Eventual consistency uses domain events plus the transactional outbox pattern: the aggregate writes its state and an outbound event in the same transaction, and a separate publisher picks the event up and delivers it to consumers.

@Transactional
public void placeOrder(PlaceOrderCommand cmd) {
    Order order = Order.place(cmd);
    orders.save(order);
    outbox.append(new OrderPlaced(order.id(), order.total(), clock.instant()));
    // Inventory, billing, notifications react asynchronously via the outbox publisher.
}

Senior judgement here:

  • One aggregate per transaction is a strong rule. Break it only with evidence.
  • Eventual consistency requires the UI and the user model to tolerate "still processing" states.
  • Sagas (or process managers) coordinate multi-step business workflows that cannot be atomic — reservation, payment, fulfilment, with compensations for each step.

A failed chargeCard() after a successful reserveInventory() does not roll back time; it emits OrderPaymentFailed, and a compensating handler releases the inventory.


10. Trade-offs vs functional and relational thinking

Object-oriented domain modeling is not the only style, and at senior level you should know when another style fits better.

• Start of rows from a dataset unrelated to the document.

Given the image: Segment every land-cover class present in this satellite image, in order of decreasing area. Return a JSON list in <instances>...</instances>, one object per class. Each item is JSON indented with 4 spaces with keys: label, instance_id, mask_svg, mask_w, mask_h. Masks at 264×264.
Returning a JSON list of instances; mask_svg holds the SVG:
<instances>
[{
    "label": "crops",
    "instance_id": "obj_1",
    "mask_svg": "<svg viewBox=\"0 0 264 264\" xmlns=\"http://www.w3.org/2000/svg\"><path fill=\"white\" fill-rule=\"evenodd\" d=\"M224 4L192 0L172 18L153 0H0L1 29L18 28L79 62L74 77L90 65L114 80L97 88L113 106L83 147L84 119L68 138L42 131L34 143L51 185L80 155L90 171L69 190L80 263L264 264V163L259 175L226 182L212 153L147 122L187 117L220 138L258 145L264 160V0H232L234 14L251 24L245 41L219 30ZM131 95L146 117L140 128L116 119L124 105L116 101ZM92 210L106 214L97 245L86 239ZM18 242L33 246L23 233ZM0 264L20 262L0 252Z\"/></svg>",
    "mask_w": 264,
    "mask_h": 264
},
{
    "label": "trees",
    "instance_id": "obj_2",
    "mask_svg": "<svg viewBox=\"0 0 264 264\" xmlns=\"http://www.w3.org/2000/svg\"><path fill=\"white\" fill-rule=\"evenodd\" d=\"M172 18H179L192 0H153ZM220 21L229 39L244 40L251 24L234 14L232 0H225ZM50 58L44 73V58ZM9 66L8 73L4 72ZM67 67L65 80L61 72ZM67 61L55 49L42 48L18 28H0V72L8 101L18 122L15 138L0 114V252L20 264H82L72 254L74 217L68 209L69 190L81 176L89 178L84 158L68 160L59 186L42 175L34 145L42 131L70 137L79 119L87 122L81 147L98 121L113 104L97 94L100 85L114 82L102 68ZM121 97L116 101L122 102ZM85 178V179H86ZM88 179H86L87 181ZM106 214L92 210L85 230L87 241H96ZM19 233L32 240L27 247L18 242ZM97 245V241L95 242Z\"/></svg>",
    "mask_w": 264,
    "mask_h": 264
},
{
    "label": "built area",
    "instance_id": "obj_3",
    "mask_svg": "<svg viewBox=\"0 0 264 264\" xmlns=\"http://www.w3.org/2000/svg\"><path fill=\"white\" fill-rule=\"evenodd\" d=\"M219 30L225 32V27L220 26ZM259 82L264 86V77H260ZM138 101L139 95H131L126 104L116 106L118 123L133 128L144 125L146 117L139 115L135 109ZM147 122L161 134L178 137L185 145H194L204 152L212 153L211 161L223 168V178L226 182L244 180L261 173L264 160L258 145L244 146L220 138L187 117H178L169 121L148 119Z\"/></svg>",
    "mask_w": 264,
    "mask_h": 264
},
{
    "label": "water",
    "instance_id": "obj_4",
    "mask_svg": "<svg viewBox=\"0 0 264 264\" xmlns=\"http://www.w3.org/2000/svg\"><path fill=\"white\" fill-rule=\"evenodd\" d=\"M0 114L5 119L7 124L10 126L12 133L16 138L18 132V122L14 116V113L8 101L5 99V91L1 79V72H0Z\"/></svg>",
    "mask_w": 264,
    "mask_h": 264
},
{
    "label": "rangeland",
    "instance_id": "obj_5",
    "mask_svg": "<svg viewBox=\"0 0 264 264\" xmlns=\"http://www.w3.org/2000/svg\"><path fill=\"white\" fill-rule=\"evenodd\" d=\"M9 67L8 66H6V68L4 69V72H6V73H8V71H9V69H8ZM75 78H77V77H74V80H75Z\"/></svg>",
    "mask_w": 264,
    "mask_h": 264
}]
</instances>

  • Relational / SQL-first. When the system is fundamentally about set-based queries over uniform data (analytics, reporting, BI), modeling in objects adds friction. A clean schema plus views and stored functions can be the right answer.
  • Functional core, imperative shell. Model the domain as immutable values and pure decision functions; do I/O at the edges. This style scales well for high-concurrency, event-driven systems and aligns naturally with event sourcing.
  • Data-oriented design. When throughput dominates correctness (game engines, low-latency trading), modeling for cache locality matters more than modeling for domain expressiveness.
// Functional-leaning style: decisions are pure functions of state + command -> events.
public static List<Event> decide(AccountState state, Command cmd, Clock clock) {
    return switch (cmd) {
        case Withdraw w -> state.canWithdraw(w.amount())
            ? List.of(new MoneyWithdrawn(state.id(), w.amount(), clock.instant()))
            : List.of(new WithdrawalRejected(state.id(), w.amount(), Reason.INSUFFICIENT_FUNDS));
        case Deposit d -> List.of(new MoneyDeposited(state.id(), d.amount(), clock.instant()));
        case Close c   -> state.canClose() ? List.of(new AccountClosed(state.id())) : List.of();
    };
}

Choosing a style is a senior call. Mixing them inside one bounded context, on the other hand, almost always backfires.


11. Quick rules

  • Wrap legacy schemas in an ACL; never let LOY_CD_ALPHA leak into the domain.
  • Pick CRUD for screens, rich models for lifecycles; do not over-engineer either.
  • Service boundaries follow bounded contexts, never tables.
  • Reach for event sourcing only when audit, replay, or projection diversity is real.
  • Inject Clock; never call Instant.now() inside the model.
  • Use Money (BigDecimal / Joda-Money / JSR 354); double is malpractice.
  • Surrogate IDs (UUIDv7 / ULID) for identity; wrap them in typed value objects.
  • One aggregate per transaction; use outbox + events for cross-aggregate consistency.
  • Know when functional or relational thinking fits the slice better than OO.

12. What's next

Topic File
Running modeling workshops, Event Storming with experts professional.md
Hands-on modeling exercises across legacy and greenfield domains tasks.md
Interview Q&A on bounded contexts, event sourcing, consistency interview.md
Tactical DDD — aggregates, repositories, domain services in depth ../../08-tactical-ddd/
CQRS and event sourcing patterns at production scale ../../09-cqrs-event-sourcing/

Memorize this: at senior level, the domain model is one moving part inside a system that also has legacy schemas, network boundaries, money, time, and identity to respect. Wrap the old, draw context lines on purpose, keep one aggregate per transaction, inject your clock, never trust double, and pick the modeling style that fits the slice — OO is a tool, not a creed.